Village in Dorset, England

Broadmayne is a village in the English county of Dorset. It lies two miles south-east of the county town Dorchester. The A352 main road between Dorchester (from Sherborne) and Wareham passes through the village. In the 2001 Census the population of the village was 1,864, reducing to 1,204 at the 2011 Census. There is an electoral ward of the same name whose population at the above census was 1,870. Village facilities and services include a post office, a clinic (closed since 2014) and a public house (The Black Dog). There are two churches in the village, both of which were redesigned by Thomas Hardy, who was an architect before he became a novelist. The parish church of St Martin dates from the 13th century and has a notable south tower.

==History==
Broadmayne parish has a long history of human settlement.
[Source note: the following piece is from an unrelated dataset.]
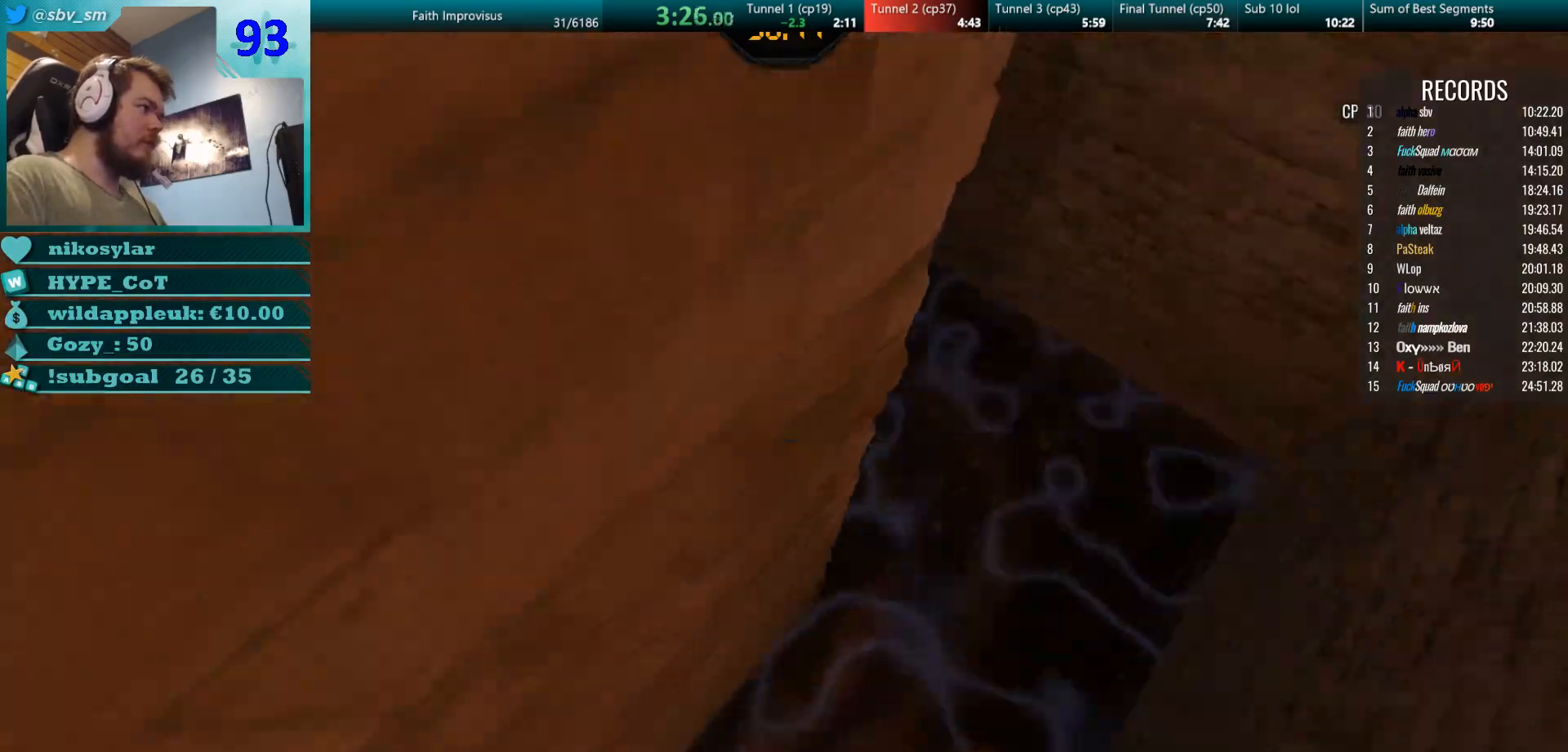
{"keys": ["d", "w"], "mouse": [], "events": [[34, "a", "down"], [50, "mouse_right", "down"], [117, "d", "down"], [134, "mouse_left", "up"], [167, "a", "up"], [317, "mouse_right", "up"]]}
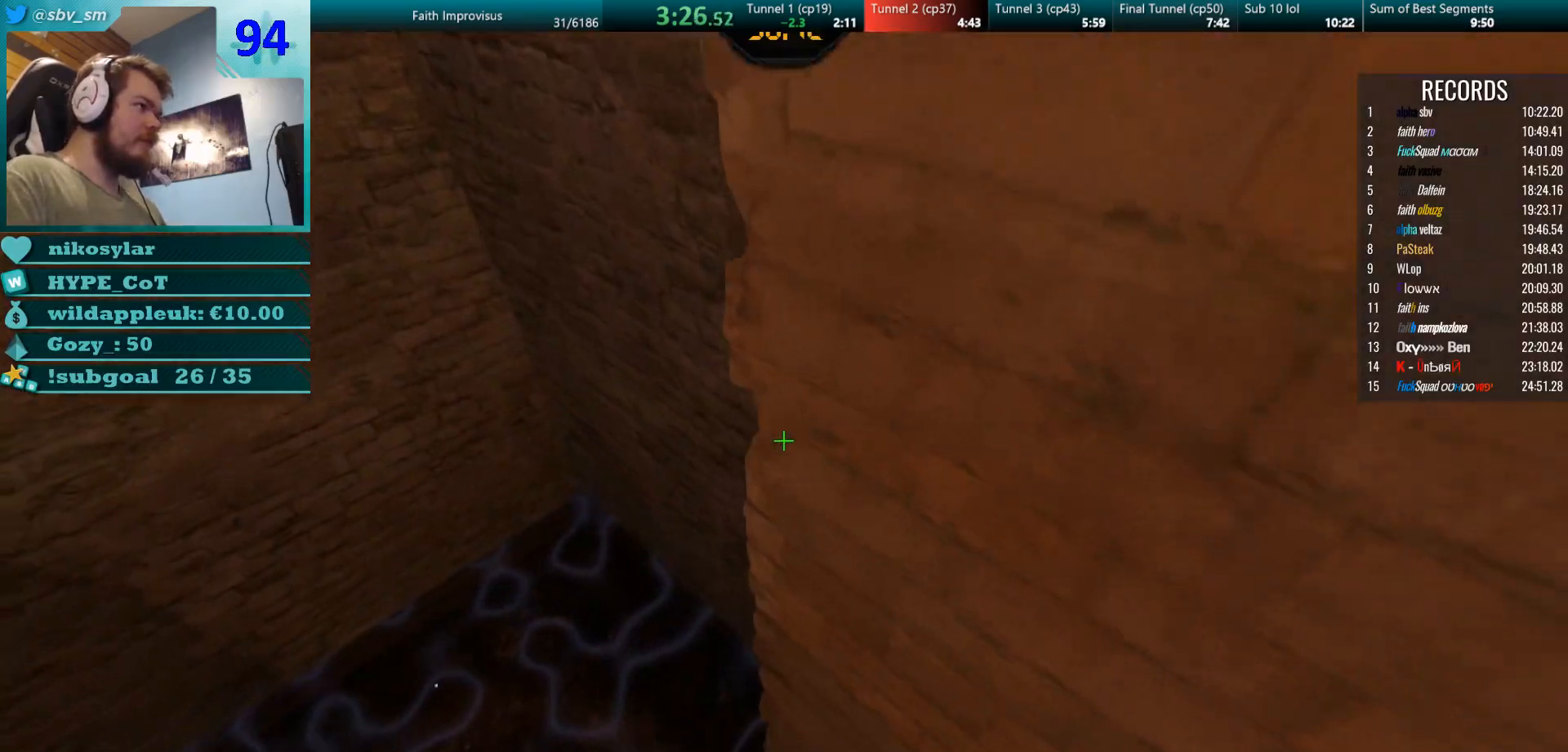
{"keys": ["a", "w"], "mouse": [], "events": [[200, "mouse_right", "down"], [250, "a", "down"], [300, "d", "up"], [500, "mouse_right", "up"]]}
In the Domesday Book of 1086, one of two settlements named Maine in Culliford Tree Hundred was later called Friar Mayne to avoid confusion with another Maine (Parva Maene) sited at Little Mayne Farm in West Knighton parish. Between 1290 and 1338, a preceptory of the Knights Hospitaller was established at Friar Mayne. The preceptory declined in activity, then in 1533 began leasing its bailiwick to provide stipends for rectories, vicarages, and the larger preceptories in other locations.

The family estate of Sir Ferdinando Gorges, the founder of the State of Maine in the northeast United States, was in Broadmayne; one theory is that the state was named after the village.

== Politics ==
After 2019 structural changes to local government in England, Broadmayne is part of the Winterborne and Broadmayne ward which elects 1 member to Dorset Council.